Academic Hour with Ciara Kierans

22.01.2019 | Mia Korsbæk

Dato ons 20 feb
Tid 13:00 15:00
Sted Moesgård, Lecture hall (4206, 139)

In Mexico, the kidneys of poor and marginalised communities are failing with little warning and no explanation. Commonly referred to as Chronic Kidney Disease of Unknown Origin (CKDu), this new variant of kidney disease has been described as a ‘medical enigma’. CKDu cannot be accounted for in conventional aetiological terms but is variously held to be a consequence of aggressive economic development, environmental degradation and precarious working and living conditions.
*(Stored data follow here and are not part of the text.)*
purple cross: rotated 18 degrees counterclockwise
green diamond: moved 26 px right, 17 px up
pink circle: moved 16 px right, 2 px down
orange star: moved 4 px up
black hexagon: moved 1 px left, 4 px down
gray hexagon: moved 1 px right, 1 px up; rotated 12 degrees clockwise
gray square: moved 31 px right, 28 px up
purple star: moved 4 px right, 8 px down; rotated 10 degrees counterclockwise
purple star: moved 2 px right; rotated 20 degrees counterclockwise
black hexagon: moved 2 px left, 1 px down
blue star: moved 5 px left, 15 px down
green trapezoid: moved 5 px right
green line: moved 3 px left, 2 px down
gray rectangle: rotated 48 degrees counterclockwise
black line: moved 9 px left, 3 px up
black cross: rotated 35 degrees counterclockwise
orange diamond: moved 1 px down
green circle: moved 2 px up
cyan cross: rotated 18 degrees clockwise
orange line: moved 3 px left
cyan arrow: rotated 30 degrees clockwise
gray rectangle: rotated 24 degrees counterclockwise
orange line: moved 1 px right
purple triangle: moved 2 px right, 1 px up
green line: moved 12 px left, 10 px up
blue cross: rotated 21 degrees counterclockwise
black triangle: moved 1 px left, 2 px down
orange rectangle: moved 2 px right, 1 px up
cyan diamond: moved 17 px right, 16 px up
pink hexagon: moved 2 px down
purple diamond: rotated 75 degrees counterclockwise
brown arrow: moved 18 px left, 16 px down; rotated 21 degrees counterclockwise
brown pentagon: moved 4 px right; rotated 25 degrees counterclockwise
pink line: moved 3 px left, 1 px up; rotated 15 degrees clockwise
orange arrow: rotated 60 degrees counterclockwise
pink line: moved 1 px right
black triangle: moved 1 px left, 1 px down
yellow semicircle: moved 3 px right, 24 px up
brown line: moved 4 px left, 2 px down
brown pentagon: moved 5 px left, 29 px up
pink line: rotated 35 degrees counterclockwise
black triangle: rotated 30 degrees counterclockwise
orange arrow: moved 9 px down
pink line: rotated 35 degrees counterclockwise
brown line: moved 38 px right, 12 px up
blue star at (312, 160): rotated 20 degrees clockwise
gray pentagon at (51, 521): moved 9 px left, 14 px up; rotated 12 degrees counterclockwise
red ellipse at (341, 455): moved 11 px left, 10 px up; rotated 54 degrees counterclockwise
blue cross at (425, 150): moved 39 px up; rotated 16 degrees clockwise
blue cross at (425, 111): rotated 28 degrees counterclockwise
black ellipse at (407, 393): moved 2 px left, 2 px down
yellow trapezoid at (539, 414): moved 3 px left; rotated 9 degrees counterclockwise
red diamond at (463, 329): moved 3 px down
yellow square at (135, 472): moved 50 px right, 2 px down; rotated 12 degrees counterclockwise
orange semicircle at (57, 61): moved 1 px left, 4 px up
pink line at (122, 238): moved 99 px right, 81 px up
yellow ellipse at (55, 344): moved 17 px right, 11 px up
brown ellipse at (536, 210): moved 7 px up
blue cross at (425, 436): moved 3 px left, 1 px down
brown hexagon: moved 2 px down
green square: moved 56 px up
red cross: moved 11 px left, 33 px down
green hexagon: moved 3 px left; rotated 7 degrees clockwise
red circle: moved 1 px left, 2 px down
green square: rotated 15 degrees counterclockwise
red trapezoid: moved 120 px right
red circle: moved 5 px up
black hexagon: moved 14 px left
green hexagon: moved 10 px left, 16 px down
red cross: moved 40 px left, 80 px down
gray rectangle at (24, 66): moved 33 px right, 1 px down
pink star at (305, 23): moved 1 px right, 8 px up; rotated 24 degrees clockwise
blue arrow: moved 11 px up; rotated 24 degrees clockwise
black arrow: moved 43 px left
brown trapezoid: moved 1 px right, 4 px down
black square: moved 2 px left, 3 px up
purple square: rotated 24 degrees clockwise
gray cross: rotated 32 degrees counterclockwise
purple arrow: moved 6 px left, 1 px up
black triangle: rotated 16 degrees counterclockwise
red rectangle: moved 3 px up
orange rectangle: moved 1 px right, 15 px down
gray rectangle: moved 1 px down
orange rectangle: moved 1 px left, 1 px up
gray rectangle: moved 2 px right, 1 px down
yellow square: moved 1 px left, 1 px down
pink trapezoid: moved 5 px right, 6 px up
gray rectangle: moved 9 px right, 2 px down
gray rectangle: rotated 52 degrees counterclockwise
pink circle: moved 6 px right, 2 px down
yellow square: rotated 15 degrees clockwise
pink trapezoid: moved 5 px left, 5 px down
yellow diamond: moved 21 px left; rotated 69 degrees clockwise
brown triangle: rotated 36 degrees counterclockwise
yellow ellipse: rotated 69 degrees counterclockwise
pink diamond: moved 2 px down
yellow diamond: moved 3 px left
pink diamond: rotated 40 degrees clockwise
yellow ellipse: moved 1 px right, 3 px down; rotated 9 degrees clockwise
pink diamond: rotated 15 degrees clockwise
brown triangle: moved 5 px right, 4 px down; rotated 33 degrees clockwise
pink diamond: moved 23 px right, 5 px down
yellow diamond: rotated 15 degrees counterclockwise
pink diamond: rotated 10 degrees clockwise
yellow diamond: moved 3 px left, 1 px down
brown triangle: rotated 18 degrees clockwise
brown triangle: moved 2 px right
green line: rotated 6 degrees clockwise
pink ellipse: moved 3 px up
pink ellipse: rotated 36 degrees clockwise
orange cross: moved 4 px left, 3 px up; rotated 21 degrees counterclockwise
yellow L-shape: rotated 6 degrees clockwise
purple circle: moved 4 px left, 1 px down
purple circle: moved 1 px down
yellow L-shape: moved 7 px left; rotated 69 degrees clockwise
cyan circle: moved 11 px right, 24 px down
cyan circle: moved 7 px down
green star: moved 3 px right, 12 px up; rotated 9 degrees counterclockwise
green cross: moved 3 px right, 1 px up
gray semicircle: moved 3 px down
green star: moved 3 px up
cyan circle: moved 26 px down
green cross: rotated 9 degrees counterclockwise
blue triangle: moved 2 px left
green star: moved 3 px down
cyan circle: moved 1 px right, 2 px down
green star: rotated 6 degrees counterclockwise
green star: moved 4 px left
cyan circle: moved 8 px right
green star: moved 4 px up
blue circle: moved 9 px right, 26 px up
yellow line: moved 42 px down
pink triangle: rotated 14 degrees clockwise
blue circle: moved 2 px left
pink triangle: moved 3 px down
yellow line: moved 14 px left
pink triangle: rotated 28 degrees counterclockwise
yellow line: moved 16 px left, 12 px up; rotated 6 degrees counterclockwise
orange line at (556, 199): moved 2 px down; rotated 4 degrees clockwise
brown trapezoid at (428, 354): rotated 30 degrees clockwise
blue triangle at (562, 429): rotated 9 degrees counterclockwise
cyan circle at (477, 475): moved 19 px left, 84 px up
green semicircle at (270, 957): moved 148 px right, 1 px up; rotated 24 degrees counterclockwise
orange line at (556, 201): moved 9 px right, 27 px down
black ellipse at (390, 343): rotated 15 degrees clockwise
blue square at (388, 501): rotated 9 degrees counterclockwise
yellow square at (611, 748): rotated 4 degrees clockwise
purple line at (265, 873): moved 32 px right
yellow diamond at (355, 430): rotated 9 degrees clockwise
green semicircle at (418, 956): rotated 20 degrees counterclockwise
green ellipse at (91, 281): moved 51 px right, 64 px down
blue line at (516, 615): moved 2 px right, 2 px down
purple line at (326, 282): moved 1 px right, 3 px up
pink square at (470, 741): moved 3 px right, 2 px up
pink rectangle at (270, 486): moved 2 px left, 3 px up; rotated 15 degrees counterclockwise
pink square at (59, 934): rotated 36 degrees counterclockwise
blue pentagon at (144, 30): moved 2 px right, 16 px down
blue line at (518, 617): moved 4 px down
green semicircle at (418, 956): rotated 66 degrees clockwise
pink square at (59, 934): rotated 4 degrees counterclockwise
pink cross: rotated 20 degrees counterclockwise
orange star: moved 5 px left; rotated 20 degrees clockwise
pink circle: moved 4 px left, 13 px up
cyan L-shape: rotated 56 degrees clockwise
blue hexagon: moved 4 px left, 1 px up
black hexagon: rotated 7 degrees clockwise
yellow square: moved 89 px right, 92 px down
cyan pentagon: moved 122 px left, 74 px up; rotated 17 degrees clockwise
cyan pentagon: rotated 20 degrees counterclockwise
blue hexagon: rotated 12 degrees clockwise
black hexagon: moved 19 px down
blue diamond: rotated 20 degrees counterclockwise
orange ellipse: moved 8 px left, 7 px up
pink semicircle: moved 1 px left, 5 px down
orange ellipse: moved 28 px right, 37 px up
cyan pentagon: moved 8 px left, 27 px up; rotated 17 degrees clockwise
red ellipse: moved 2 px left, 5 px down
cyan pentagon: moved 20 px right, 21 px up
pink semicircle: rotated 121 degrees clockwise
Drawing on two interconnected ethnographic studies, and intertwining problems of cause and care, this paper will: (1) document the social conditions of disease emergence around Lake Chapala, Central Mexico and (2) follow the haphazard routes kidney patients take to access resource-intensive biotechnical treatments. As they carry the costs (moral, social and economic) and the burden of care, the practices of Mexican patients and their families – those with minimal social protection and entitlement – offer a critical vantage point from which to assess the dynamic interplay between the state, the market and the sick body. CKDu constitutes a contemporary (bio)scientific controversy, one which acquires its relevance within a political economy of harm.